— Task to carry out —
Repeat precisely the span of lines below that opens with the line containing "left shoulder: (100, 215)" and closes with the line containing "left back paw: (422, 348)", both included.

Top of Data listing

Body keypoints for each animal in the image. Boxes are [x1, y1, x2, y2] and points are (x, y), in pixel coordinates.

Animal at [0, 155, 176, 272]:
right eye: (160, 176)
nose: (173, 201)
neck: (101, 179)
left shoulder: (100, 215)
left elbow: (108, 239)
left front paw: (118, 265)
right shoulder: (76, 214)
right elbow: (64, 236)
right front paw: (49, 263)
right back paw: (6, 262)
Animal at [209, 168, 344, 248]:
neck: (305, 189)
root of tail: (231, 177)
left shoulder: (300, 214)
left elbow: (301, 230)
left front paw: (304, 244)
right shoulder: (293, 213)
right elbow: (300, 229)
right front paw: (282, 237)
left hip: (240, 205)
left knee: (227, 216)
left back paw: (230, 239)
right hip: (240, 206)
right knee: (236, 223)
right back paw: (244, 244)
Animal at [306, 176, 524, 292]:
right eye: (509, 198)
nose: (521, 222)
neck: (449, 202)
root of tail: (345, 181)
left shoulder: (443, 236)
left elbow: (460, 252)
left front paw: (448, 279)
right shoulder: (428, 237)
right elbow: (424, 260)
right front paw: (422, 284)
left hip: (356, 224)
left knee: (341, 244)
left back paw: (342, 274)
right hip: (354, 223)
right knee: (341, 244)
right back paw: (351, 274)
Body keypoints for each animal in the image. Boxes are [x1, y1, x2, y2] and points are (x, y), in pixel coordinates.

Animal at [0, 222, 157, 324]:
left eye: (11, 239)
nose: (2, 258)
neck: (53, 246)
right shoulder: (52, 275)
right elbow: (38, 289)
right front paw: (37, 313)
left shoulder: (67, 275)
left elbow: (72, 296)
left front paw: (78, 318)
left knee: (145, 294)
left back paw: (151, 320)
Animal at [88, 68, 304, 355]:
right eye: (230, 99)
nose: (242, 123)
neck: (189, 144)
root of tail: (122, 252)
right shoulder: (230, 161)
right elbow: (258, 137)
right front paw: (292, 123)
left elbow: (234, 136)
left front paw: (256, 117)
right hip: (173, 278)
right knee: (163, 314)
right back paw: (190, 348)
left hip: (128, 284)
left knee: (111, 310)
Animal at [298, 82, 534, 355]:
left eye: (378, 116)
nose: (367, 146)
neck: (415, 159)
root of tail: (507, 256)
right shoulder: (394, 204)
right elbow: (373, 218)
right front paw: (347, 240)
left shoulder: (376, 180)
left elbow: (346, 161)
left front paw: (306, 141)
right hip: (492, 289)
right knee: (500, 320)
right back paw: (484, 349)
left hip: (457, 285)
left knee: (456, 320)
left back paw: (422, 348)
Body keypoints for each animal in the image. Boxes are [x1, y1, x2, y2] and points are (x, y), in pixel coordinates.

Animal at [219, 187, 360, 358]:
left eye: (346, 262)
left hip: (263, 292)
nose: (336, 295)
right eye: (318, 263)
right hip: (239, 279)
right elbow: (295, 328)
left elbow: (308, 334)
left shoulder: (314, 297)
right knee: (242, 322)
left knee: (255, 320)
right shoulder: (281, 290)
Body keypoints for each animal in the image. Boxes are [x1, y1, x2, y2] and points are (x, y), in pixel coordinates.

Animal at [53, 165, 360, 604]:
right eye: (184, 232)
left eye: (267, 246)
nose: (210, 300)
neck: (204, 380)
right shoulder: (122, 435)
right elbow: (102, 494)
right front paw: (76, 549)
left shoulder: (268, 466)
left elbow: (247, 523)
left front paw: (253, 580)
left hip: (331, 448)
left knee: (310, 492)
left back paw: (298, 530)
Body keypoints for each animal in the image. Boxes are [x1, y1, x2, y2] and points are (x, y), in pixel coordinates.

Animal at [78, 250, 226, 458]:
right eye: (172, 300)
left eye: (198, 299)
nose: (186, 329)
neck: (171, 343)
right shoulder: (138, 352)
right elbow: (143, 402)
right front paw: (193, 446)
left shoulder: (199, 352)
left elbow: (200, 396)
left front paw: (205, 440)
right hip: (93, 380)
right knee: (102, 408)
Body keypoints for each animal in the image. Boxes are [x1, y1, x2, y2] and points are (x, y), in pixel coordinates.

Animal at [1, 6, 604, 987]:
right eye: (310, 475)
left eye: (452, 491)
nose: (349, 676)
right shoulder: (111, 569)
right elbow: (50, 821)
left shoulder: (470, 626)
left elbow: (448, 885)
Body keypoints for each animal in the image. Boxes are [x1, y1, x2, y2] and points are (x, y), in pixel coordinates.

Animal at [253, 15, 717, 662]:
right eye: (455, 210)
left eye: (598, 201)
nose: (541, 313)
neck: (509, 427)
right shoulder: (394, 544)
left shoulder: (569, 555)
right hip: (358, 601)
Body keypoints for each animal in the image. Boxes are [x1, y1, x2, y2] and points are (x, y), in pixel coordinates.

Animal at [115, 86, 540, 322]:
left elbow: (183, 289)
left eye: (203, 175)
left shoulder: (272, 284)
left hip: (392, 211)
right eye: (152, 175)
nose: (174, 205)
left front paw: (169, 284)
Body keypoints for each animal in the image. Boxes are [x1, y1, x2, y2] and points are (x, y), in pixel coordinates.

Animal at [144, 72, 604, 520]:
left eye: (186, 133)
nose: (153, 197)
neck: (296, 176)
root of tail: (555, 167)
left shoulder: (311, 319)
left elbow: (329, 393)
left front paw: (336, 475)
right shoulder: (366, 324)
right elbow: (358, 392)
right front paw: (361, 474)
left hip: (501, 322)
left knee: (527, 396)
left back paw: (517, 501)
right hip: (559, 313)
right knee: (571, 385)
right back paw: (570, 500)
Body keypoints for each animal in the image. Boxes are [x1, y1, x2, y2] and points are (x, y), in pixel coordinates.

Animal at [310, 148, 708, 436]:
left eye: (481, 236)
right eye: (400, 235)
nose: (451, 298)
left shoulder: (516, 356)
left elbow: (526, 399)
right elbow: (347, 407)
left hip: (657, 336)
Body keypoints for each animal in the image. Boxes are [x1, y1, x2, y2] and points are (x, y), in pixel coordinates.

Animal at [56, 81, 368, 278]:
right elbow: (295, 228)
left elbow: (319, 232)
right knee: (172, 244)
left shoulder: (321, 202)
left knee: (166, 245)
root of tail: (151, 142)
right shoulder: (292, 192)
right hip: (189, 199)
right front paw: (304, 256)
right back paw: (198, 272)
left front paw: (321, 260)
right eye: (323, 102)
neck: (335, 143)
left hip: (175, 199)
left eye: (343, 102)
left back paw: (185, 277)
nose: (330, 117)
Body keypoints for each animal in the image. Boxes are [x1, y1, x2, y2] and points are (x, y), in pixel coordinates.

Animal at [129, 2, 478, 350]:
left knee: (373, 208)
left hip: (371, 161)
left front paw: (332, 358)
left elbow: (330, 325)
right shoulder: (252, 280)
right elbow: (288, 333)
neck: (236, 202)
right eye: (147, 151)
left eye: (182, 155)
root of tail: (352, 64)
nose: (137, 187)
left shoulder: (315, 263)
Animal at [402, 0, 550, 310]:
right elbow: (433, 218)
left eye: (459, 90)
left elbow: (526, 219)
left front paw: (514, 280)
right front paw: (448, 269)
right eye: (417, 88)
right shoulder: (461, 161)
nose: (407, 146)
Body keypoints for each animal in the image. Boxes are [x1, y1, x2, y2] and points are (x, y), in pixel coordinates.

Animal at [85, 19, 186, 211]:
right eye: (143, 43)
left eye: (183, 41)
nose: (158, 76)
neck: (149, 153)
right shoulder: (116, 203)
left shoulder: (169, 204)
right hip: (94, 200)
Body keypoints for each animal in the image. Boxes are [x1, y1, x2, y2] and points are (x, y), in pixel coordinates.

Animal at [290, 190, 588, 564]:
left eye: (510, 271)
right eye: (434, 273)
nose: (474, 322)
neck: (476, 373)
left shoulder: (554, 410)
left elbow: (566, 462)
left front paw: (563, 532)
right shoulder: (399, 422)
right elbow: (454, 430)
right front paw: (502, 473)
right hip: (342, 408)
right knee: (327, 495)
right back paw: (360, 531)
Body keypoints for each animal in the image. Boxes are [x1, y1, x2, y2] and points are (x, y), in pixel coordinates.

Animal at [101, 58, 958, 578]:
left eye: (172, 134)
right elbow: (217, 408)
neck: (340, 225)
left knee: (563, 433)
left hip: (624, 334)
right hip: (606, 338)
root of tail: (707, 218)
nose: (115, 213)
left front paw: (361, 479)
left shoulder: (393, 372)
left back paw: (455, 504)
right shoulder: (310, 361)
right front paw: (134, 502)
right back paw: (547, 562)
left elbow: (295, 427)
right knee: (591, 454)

Bottom of Data listing

— Response to this task —
left shoulder: (100, 215)
left elbow: (108, 239)
left front paw: (118, 265)
right shoulder: (76, 214)
right elbow: (64, 236)
right front paw: (49, 263)
right back paw: (6, 262)
Animal at [209, 168, 344, 248]:
neck: (305, 189)
root of tail: (231, 177)
left shoulder: (300, 214)
left elbow: (301, 230)
left front paw: (304, 244)
right shoulder: (293, 213)
right elbow: (300, 229)
right front paw: (282, 237)
left hip: (240, 205)
left knee: (227, 216)
left back paw: (230, 239)
right hip: (240, 206)
right knee: (236, 223)
right back paw: (244, 244)
Animal at [306, 176, 524, 292]:
right eye: (509, 198)
nose: (521, 222)
neck: (449, 202)
root of tail: (345, 181)
left shoulder: (443, 236)
left elbow: (460, 252)
left front paw: (448, 279)
right shoulder: (428, 237)
right elbow: (424, 260)
right front paw: (422, 284)
left hip: (356, 224)
left knee: (341, 244)
left back paw: (342, 274)
right hip: (354, 223)
right knee: (341, 244)
right back paw: (351, 274)
Body keypoints for each animal in the image. Boxes are [x1, y1, x2, y2] and points are (x, y), in pixel coordinates.

Animal at [0, 222, 157, 324]:
left eye: (11, 239)
nose: (2, 258)
neck: (53, 246)
right shoulder: (52, 275)
right elbow: (38, 289)
right front paw: (37, 313)
left shoulder: (67, 275)
left elbow: (72, 296)
left front paw: (78, 318)
left knee: (145, 294)
left back paw: (151, 320)
Animal at [88, 68, 304, 355]:
right eye: (230, 99)
nose: (242, 123)
neck: (189, 144)
root of tail: (122, 252)
right shoulder: (230, 161)
right elbow: (258, 137)
right front paw: (292, 123)
left elbow: (234, 136)
left front paw: (256, 117)
right hip: (173, 278)
right knee: (163, 314)
right back paw: (190, 348)
left hip: (128, 284)
left knee: (111, 310)
Animal at [298, 82, 534, 355]:
left eye: (378, 116)
nose: (367, 146)
neck: (415, 159)
root of tail: (507, 256)
right shoulder: (394, 204)
right elbow: (373, 218)
right front paw: (347, 240)
left shoulder: (376, 180)
left elbow: (346, 161)
left front paw: (306, 141)
right hip: (492, 289)
right knee: (500, 320)
right back paw: (484, 349)
left hip: (457, 285)
left knee: (456, 320)
left back paw: (422, 348)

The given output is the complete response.